To assess the rate of decline in pulmonary function in Duchenne muscular dystrophy (DMD) before and after posterior spinal fusion for scoliosis.

OBJECTIVE:

To compare the rate of respiratory decline using percent normal forced vital capacity (%FVC) measurements before and after posterior spinal fusion.

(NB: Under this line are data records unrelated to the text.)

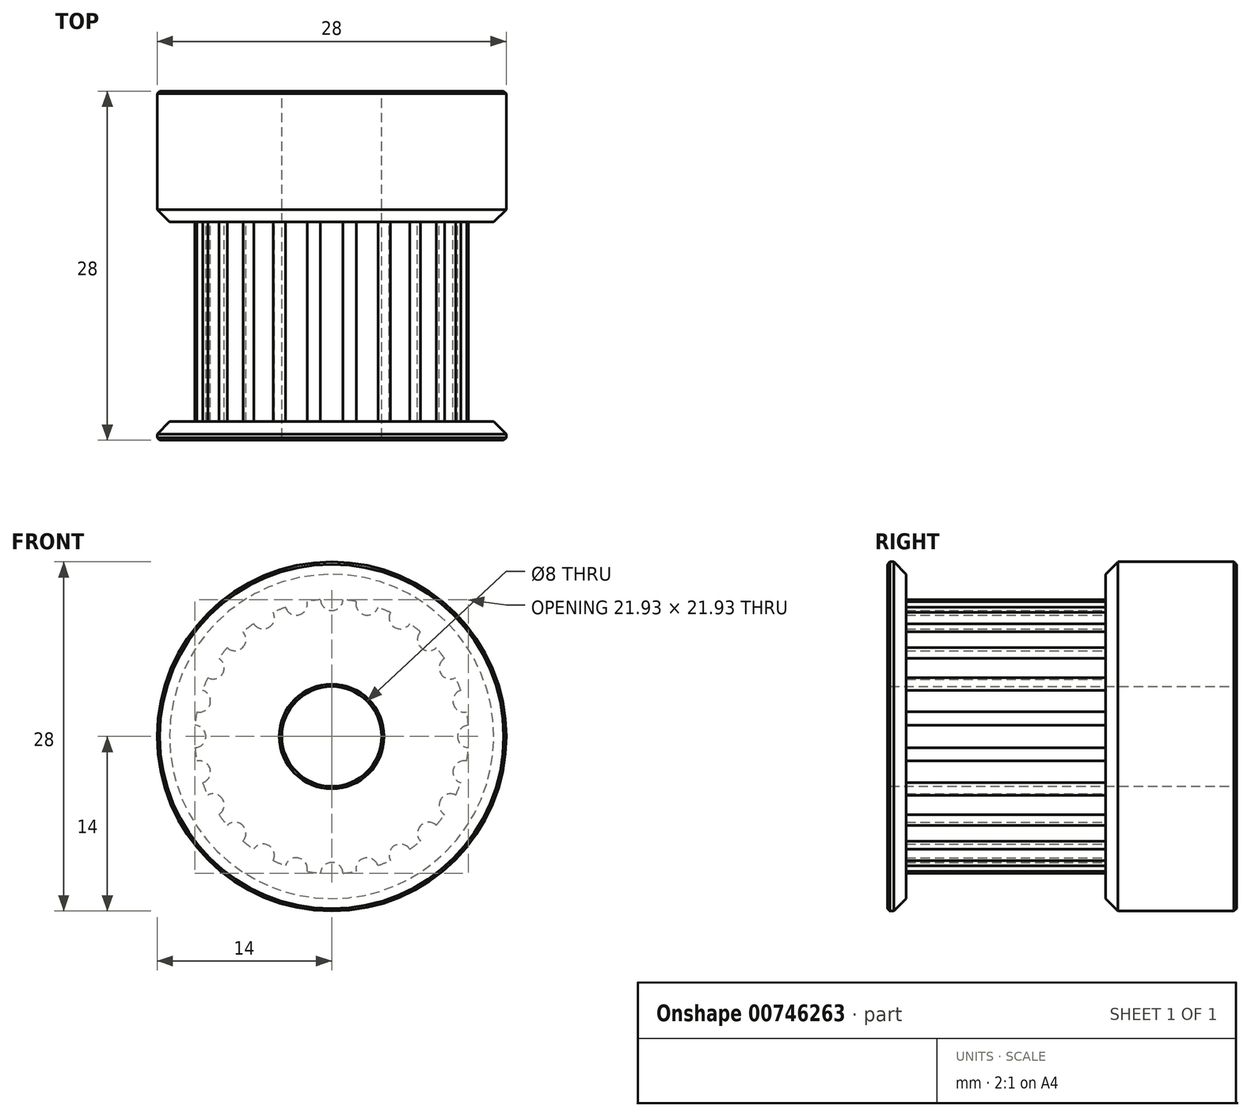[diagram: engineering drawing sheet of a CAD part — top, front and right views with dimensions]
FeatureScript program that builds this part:
annotation { "Feature Type Name" : "Feature", "Feature Type Description" : "" }
export const myFeature = defineFeature(function(context is Context, id is Id, definition is map)
    precondition{}
    {
        {
            var Q0;
            Q0=qCreatedBy(makeId("Front.planeOp"),FACE);
            var sketch = newSketch(context, id + "F0", { "sketchPlane" : qUnion([Q0])});
            skCircle(sketch, "E0", {"center": v(0, 0) * mm, "radius": 11 * mm});
            skSolve(sketch);
        }
        {
            var Q0;
            Q0=qSketchRegion(id+"F0",true);
            extrude(context, id + "F1", {"entities" : qUnion([Q0]), "endBound" : BoundingType.SYMMETRIC, "depth" : 16 * mm, "offsetDistance" : 25 * mm});
        }
        {
            var Q0;
            Q0=makeQuery(id+"F1.opExtrude","CAP_FACE",FACE,{"disambiguationData":[OSD([sQuery(id+"F0.wireOp",EDGE,"E0")])],"isStart":false});
            var sketch = newSketch(context, id + "F2", { "sketchPlane" : qUnion([Q0])});
            skCircle(sketch, "E1", {"center": v(0, 0) * mm, "radius": 14 * mm});
            skSolve(sketch);
        }
        {
            var Q0;
            Q0=qSketchRegion(id+"F2",true);
            extrude(context, id + "F3", {"entities" : qUnion([Q0]), "operationType" : NewBodyOperationType.ADD, "depth" : 1.5 * mm, "offsetDistance" : 25 * mm});
        }
        {
            var Q0;
            Q0=makeQuery(id+"F1.opExtrude","CAP_FACE",FACE,{"disambiguationData":[OSD([sQuery(id+"F0.wireOp",EDGE,"E0")])],"isStart":true});
            var sketch = newSketch(context, id + "F4", { "sketchPlane" : qUnion([Q0])});
            skCircle(sketch, "E2", {"center": v(0, 0) * mm, "radius": 14 * mm});
            skSolve(sketch);
        }
        {
            var Q0;
            Q0=qSketchRegion(id+"F4",true);
            extrude(context, id + "F5", {"entities" : qUnion([Q0]), "operationType" : NewBodyOperationType.ADD, "depth" : 10.5 * mm, "offsetDistance" : 25 * mm});
        }
        {
            var Q0;
            Q0=makeQuery(id+"F5.opExtrude","CAP_FACE",FACE,{"disambiguationData":[OSD([sQuery(id+"F4.wireOp",EDGE,"E2")])],"isStart":false});
            var sketch = newSketch(context, id + "F6", { "sketchPlane" : qUnion([Q0])});
            skCircle(sketch, "E3", {"center": v(0, 0) * mm, "radius": 4 * mm});
            skSolve(sketch);
        }
        {
            var Q0;
            Q0=qSketchRegion(id+"F6",true);
            extrude(context, id + "F7", {"entities" : qUnion([Q0]), "operationType" : NewBodyOperationType.REMOVE, "endBound" : BoundingType.THROUGH_ALL, "oppositeDirection" : true, "depth" : 25 * mm, "offsetDistance" : 25 * mm});
        }
        {
            var Q0;
            Q0=makeQuery(id+"F5.opExtrude","CAP_FACE",FACE,{"disambiguationData":[OSD([sQuery(id+"F4.wireOp",EDGE,"E2")])],"isStart":true});
            var sketch = newSketch(context, id + "F8", { "sketchPlane" : qUnion([Q0])});
            skCircle(sketch, "E4", {"center": v(0, 0) * mm, "radius": 8.5 * mm, "construction": true});
            skLineSegment(sketch, "E5", {"start": v(0, 0) * mm, "end": v(0, 11) * mm, "construction": true});
            skCircle(sketch, "E6", {"center": v(0, 11) * mm, "radius": 0.9 * mm});
            skCircle(sketch, "E7.1.0", {"center": v(-2.85, 10.63) * mm, "radius": 0.9 * mm});
            skCircle(sketch, "E7.2.0", {"center": v(-5.5, 9.53) * mm, "radius": 0.9 * mm});
            skCircle(sketch, "E7.3.0", {"center": v(-7.78, 7.78) * mm, "radius": 0.9 * mm});
            skCircle(sketch, "E7.4.0", {"center": v(-9.53, 5.5) * mm, "radius": 0.9 * mm});
            skCircle(sketch, "E7.5.0", {"center": v(-10.63, 2.85) * mm, "radius": 0.9 * mm});
            skCircle(sketch, "E7.6.0", {"center": v(-11, 0) * mm, "radius": 0.9 * mm});
            skCircle(sketch, "E7.7.0", {"center": v(-10.63, -2.85) * mm, "radius": 0.9 * mm});
            skCircle(sketch, "E7.8.0", {"center": v(-9.53, -5.5) * mm, "radius": 0.9 * mm});
            skCircle(sketch, "E7.9.0", {"center": v(-7.78, -7.78) * mm, "radius": 0.9 * mm});
            skCircle(sketch, "E7.10.0", {"center": v(-5.5, -9.53) * mm, "radius": 0.9 * mm});
            skCircle(sketch, "E7.11.0", {"center": v(-2.85, -10.63) * mm, "radius": 0.9 * mm});
            skCircle(sketch, "E7.12.0", {"center": v(0, -11) * mm, "radius": 0.9 * mm});
            skCircle(sketch, "E7.13.0", {"center": v(2.85, -10.63) * mm, "radius": 0.9 * mm});
            skCircle(sketch, "E7.14.0", {"center": v(5.5, -9.53) * mm, "radius": 0.9 * mm});
            skCircle(sketch, "E7.15.0", {"center": v(7.78, -7.78) * mm, "radius": 0.9 * mm});
            skCircle(sketch, "E7.16.0", {"center": v(9.53, -5.5) * mm, "radius": 0.9 * mm});
            skCircle(sketch, "E7.17.0", {"center": v(10.63, -2.85) * mm, "radius": 0.9 * mm});
            skCircle(sketch, "E8.1.18.0", {"center": v(11, 0) * mm, "radius": 0.9 * mm});
            skCircle(sketch, "E8.1.19.0", {"center": v(10.63, 2.85) * mm, "radius": 0.9 * mm});
            skCircle(sketch, "E8.1.20.0", {"center": v(9.53, 5.5) * mm, "radius": 0.9 * mm});
            skCircle(sketch, "E8.1.21.0", {"center": v(7.78, 7.78) * mm, "radius": 0.9 * mm});
            skCircle(sketch, "E8.1.22.0", {"center": v(5.5, 9.53) * mm, "radius": 0.9 * mm});
            skCircle(sketch, "E8.1.23.0", {"center": v(2.85, 10.63) * mm, "radius": 0.9 * mm});
            skSolve(sketch);
        }
        {
            var Q0;
            Q0=qSketchRegion(id+"F8",true);
            var Q1;
            Q1=makeQuery(id+"F3.opExtrude","CAP_FACE",FACE,{"disambiguationData":[OSD([sQuery(id+"F2.wireOp",EDGE,"E1")])],"isStart":true});
            extrude(context, id + "F9", {"entities" : qUnion([Q0]), "operationType" : NewBodyOperationType.REMOVE, "endBound" : BoundingType.UP_TO_SURFACE, "depth" : 25 * mm, "endBoundEntityFace" : qUnion([Q1]), "offsetDistance" : 25 * mm});
        }
        {
            var Q0;
            Q0=makeQuery(id+"F3.opExtrude","CAP_EDGE",EDGE,{"disambiguationData":[OSD([sQuery(id+"F2.wireOp",EDGE,"E1")])],"isStart":true});
            var Q1;
            Q1=makeQuery(id+"F5.opExtrude","CAP_EDGE",EDGE,{"disambiguationData":[OSD([sQuery(id+"F4.wireOp",EDGE,"E2")])],"isStart":true});
            chamfer(context, id + "F10", {"entities" : qUnion([Q0, Q1]), "width" : 1 * mm, "tangentPropagation" : true});
        }
        {
            var Q0;
            Q0=makeQuery(id+"F3.opExtrude","CAP_FACE",FACE,{"disambiguationData":[OSD([sQuery(id+"F2.wireOp",EDGE,"E1")])],"isStart":false});
            var Q1;
            Q1=makeQuery(id+"F5.opExtrude","CAP_FACE",FACE,{"disambiguationData":[OSD([sQuery(id+"F4.wireOp",EDGE,"E2")])],"isStart":false});
            chamfer(context, id + "F11", {"entities" : qUnion([Q0, Q1]), "width" : 0.2 * mm, "tangentPropagation" : true});
        }
    });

SUMMARY OF BACKGROUND DATA:

Posterior spinal fusion for scoliosis is used widely in DMD, although the long-term pulmonary effects have not been well established.

METHODS:

Fifty-six patients were assessed. Percent forced vital capacity was the outcome parameter with data analysis using a mixed-model repeated-measures ANOVA and paired t tests. Group 1: Inclusion criteria were a diagnosis of DMD, 2 or more pulmonary function tests presurgery, and 2 or more postsurgery. Group 2: The rates of respiratory decline before and after spinal fusion for the whole study population were determined by within-subjects mixed-model regression analysis to account for the varying number of FVC studies between patients and unequal spacing between tests.

RESULTS:

Group 1: 20 patients. Mean length of time of respiratory value determination was 2.5 +/- 1.0 years presurgery and 5.6 +/- 2.8 years postsurgery. Mean rate of decline presurgery was 8.0% +/- 4.1% per year, which decreased to 3.9% +/- 1.9% per year postsurgery (paired t test = 4.58, P < 0.0001). Group 2: 56 patients. The respiratory value determinations ranged from 4 years presurgery to 8 years postsurgery. The rates of respiratory decline based on the whole study population were 4% per year presurgery, which decreased to 1.75% per year postsurgery (F-test comparison of slopes = 19.71, P < 0.0001).

CONCLUSIONS:

Posterior spinal fusion for scoliosis in DMD is associated with a significant decrease in the rate of respiratory decline postsurgery compared with presurgery rates.